:: ASSIGNED TASK ::
Among the entries that follow, locate the line with "melanoma (metastatic site)" and the line with "immunohistochemical staining of". Output those lines and all lines in between, exactly, minus the pictures.

:: THE RECORDS ::
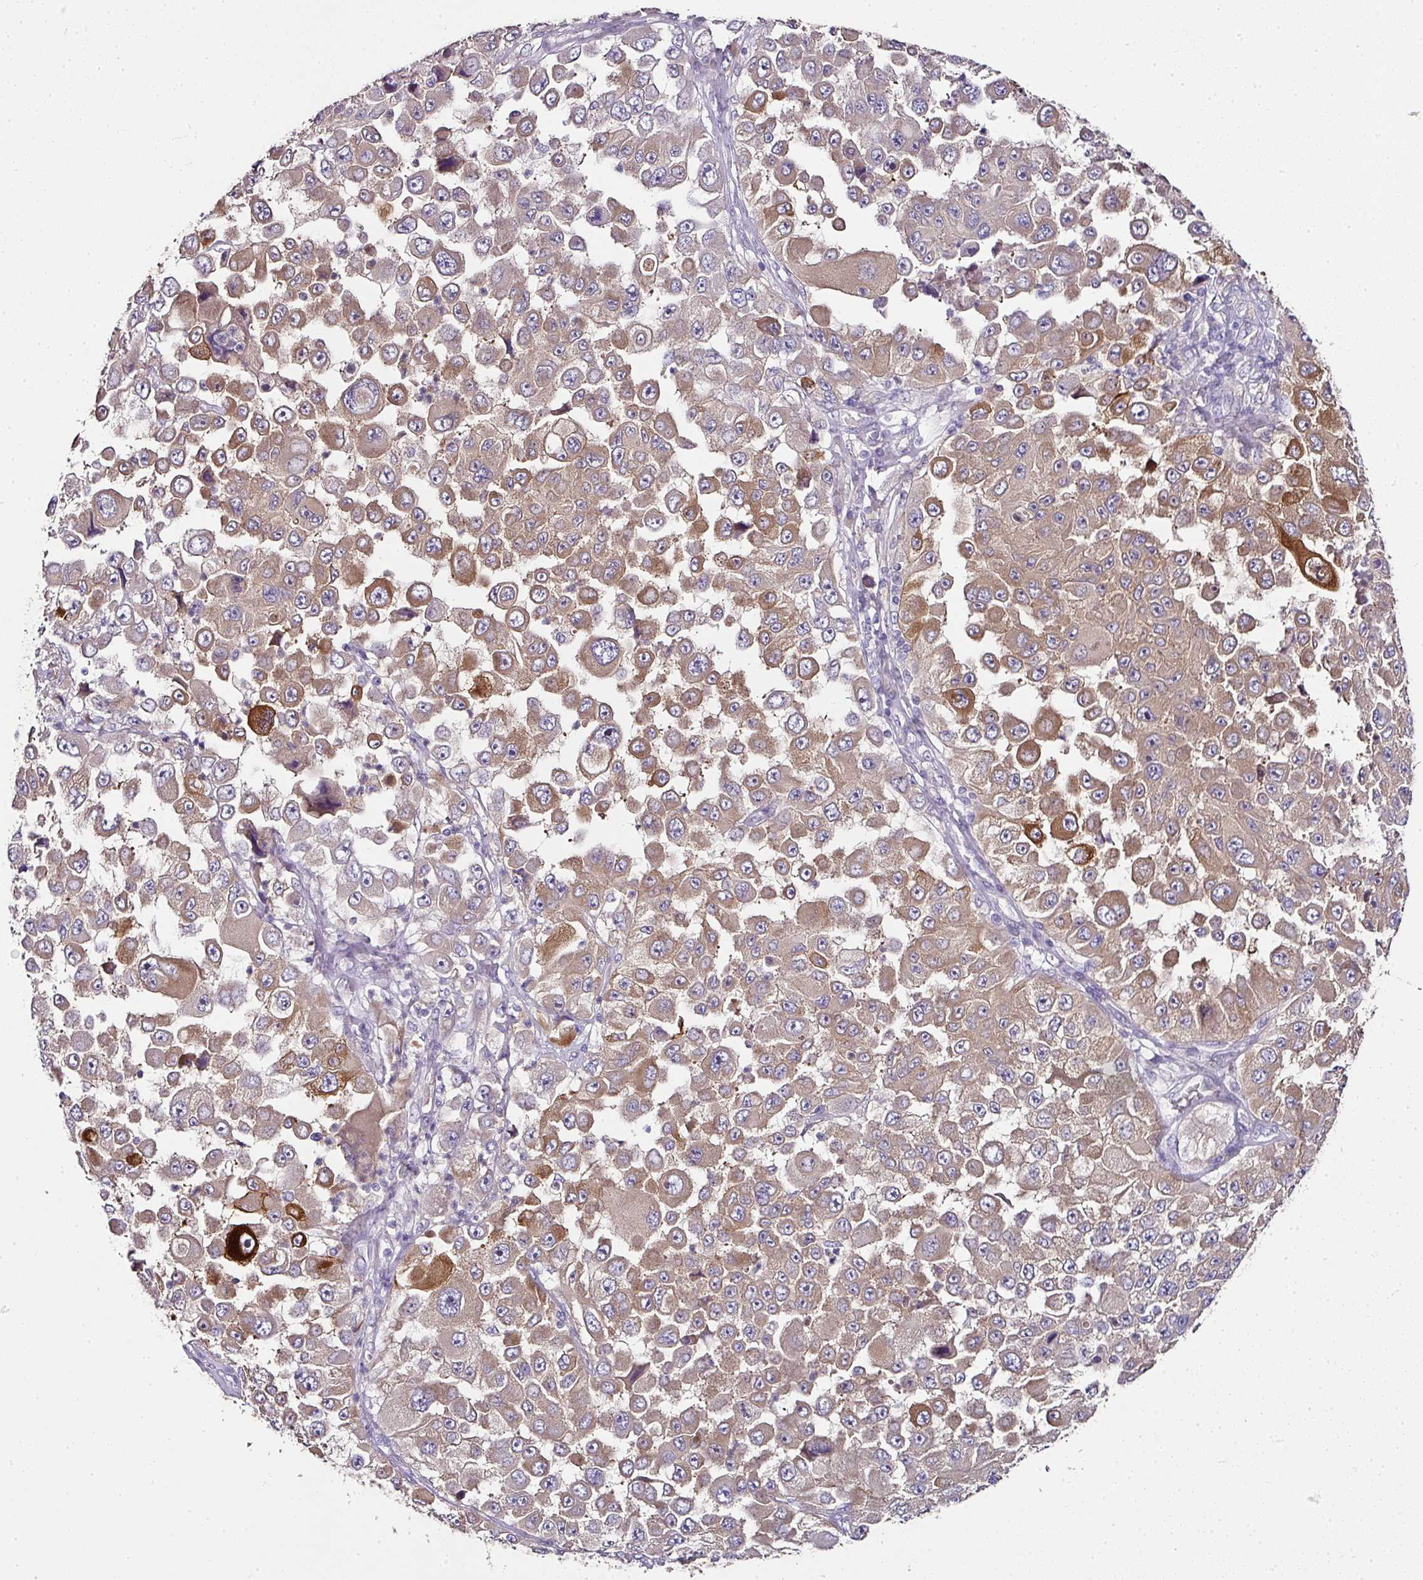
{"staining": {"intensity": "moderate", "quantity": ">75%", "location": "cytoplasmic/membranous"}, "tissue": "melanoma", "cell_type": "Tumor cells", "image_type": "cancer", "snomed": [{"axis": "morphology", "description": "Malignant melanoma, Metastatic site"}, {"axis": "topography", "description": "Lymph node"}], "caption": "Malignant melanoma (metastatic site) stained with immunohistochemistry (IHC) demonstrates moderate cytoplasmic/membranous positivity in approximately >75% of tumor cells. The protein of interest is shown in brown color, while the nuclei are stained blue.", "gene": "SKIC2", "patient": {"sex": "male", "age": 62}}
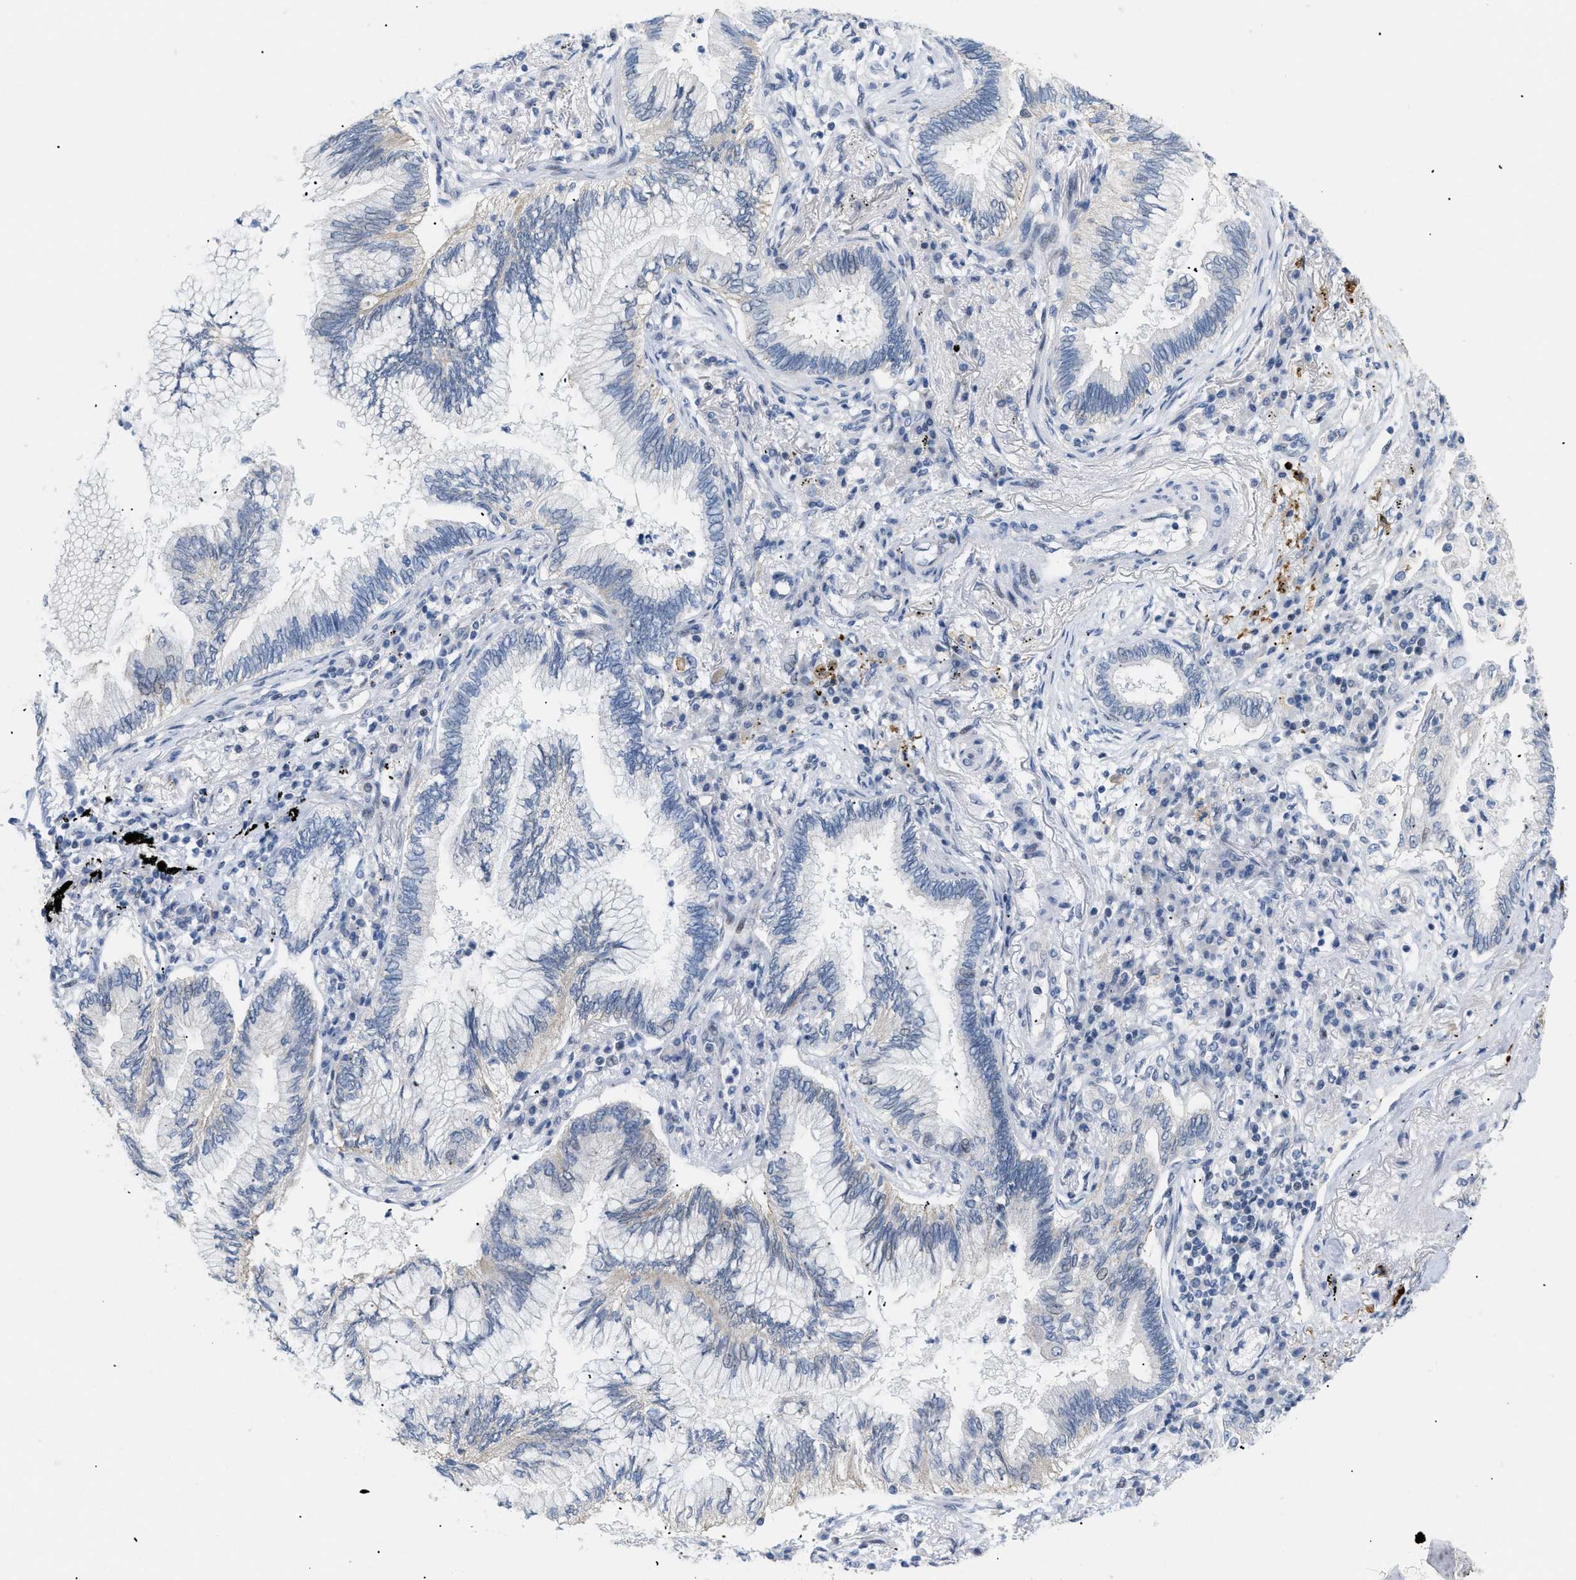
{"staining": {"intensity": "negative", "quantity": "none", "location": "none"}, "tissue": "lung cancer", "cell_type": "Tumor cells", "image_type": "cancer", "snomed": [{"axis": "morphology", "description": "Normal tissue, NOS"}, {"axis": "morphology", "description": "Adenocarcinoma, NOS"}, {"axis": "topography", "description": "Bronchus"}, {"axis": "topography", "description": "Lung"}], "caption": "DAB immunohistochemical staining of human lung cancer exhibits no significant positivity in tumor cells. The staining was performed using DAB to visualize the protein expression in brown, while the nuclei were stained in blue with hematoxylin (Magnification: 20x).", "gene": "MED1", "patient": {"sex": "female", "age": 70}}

---

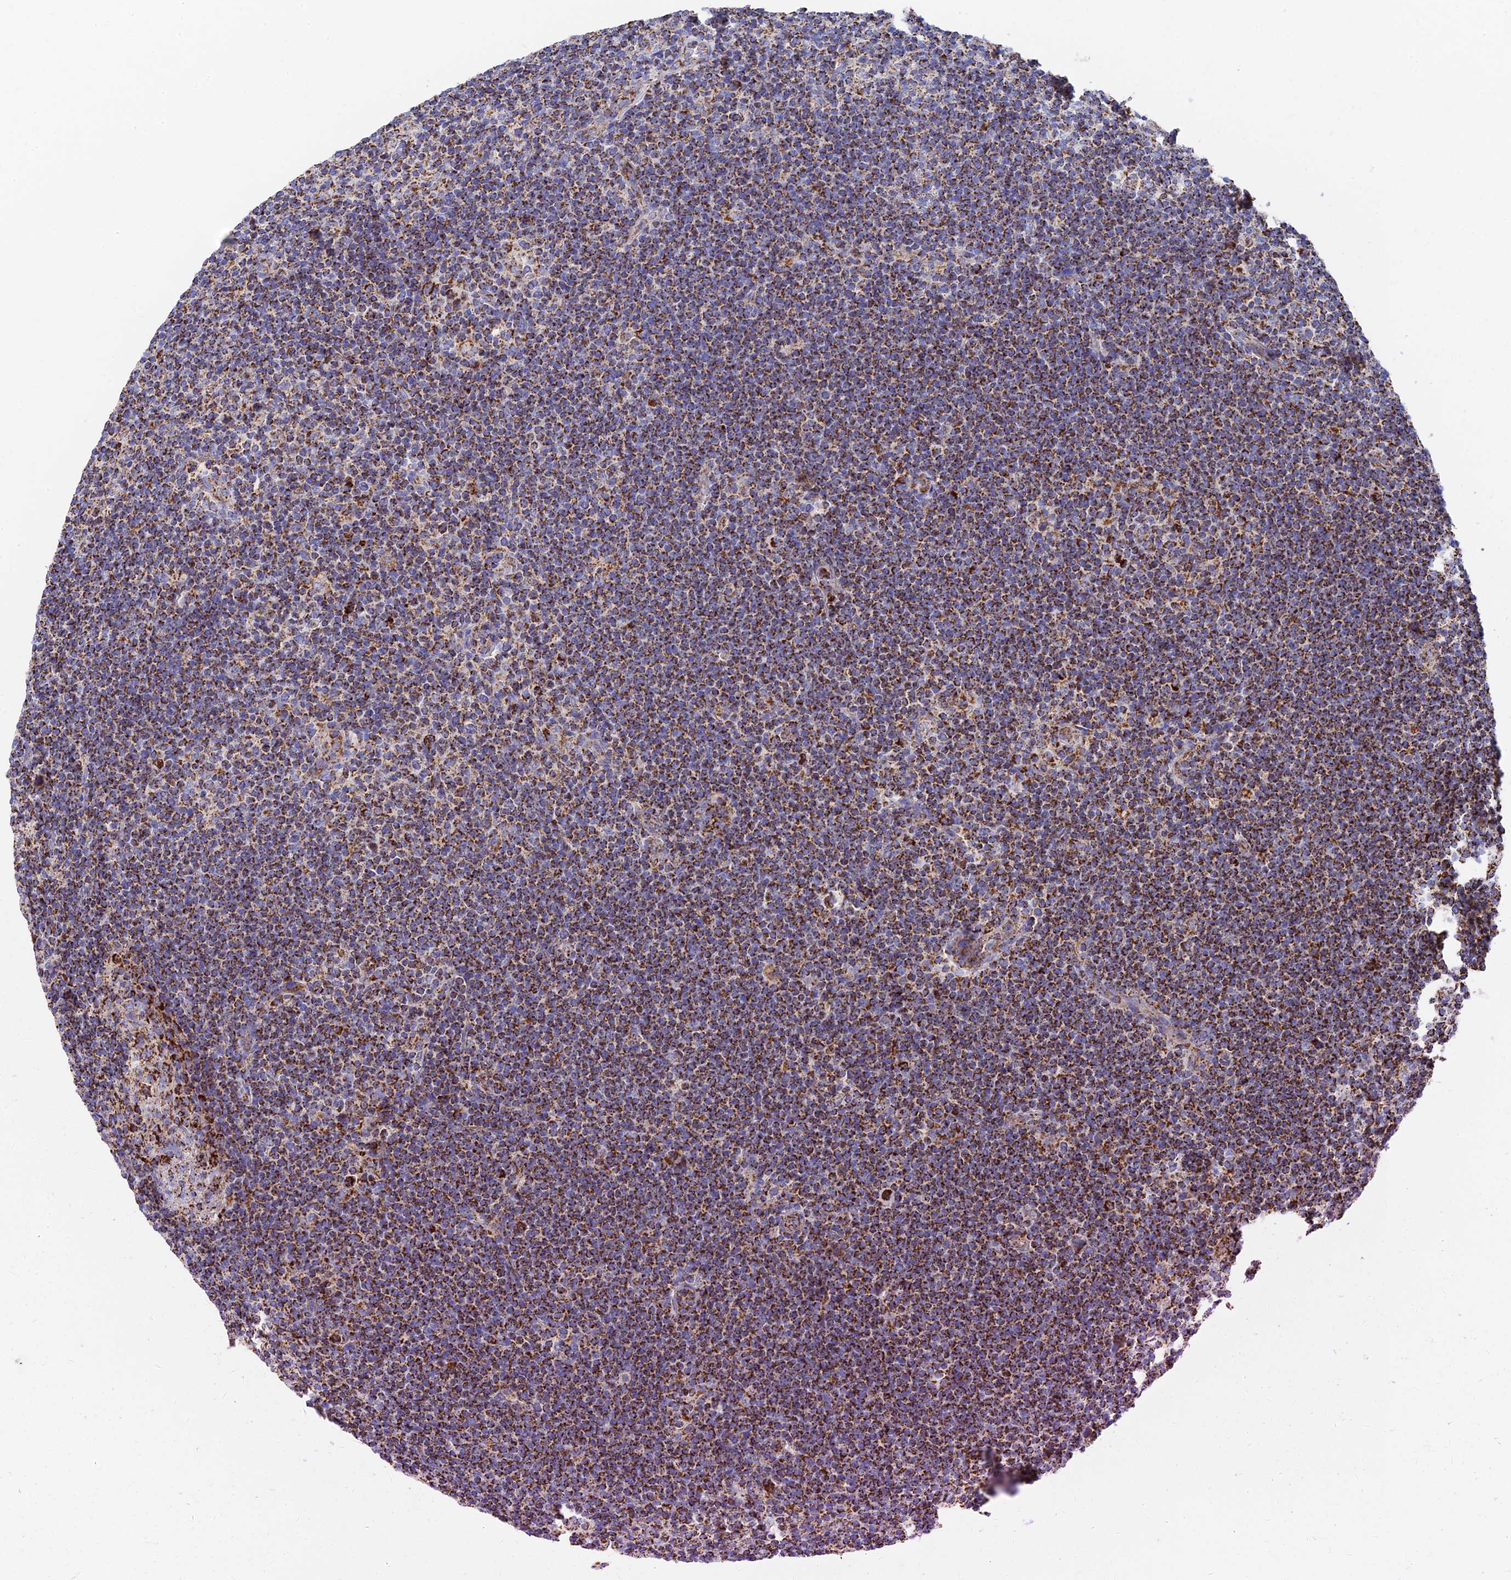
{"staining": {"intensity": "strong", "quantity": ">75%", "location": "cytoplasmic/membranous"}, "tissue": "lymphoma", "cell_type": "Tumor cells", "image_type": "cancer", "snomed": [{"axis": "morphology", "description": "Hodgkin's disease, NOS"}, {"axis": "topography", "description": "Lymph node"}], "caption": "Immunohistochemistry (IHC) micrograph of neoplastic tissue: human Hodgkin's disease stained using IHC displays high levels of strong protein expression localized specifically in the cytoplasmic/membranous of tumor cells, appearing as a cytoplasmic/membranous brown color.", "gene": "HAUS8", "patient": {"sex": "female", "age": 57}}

:: WRITTEN REPLY ::
{"staining": {"intensity": "moderate", "quantity": ">75%", "location": "cytoplasmic/membranous"}, "tissue": "melanoma", "cell_type": "Tumor cells", "image_type": "cancer", "snomed": [{"axis": "morphology", "description": "Malignant melanoma, Metastatic site"}, {"axis": "topography", "description": "Lymph node"}], "caption": "Malignant melanoma (metastatic site) stained with immunohistochemistry (IHC) demonstrates moderate cytoplasmic/membranous positivity in approximately >75% of tumor cells. The protein of interest is shown in brown color, while the nuclei are stained blue.", "gene": "SKIC2", "patient": {"sex": "male", "age": 62}}
{"staining": {"intensity": "negative", "quantity": "none", "location": "none"}, "tissue": "lung cancer", "cell_type": "Tumor cells", "image_type": "cancer", "snomed": [{"axis": "morphology", "description": "Normal tissue, NOS"}, {"axis": "morphology", "description": "Adenocarcinoma, NOS"}, {"axis": "topography", "description": "Bronchus"}, {"axis": "topography", "description": "Lung"}], "caption": "DAB immunohistochemical staining of human lung cancer exhibits no significant positivity in tumor cells. The staining was performed using DAB to visualize the protein expression in brown, while the nuclei were stained in blue with hematoxylin (Magnification: 20x).", "gene": "MED1", "patient": {"sex": "female", "age": 70}}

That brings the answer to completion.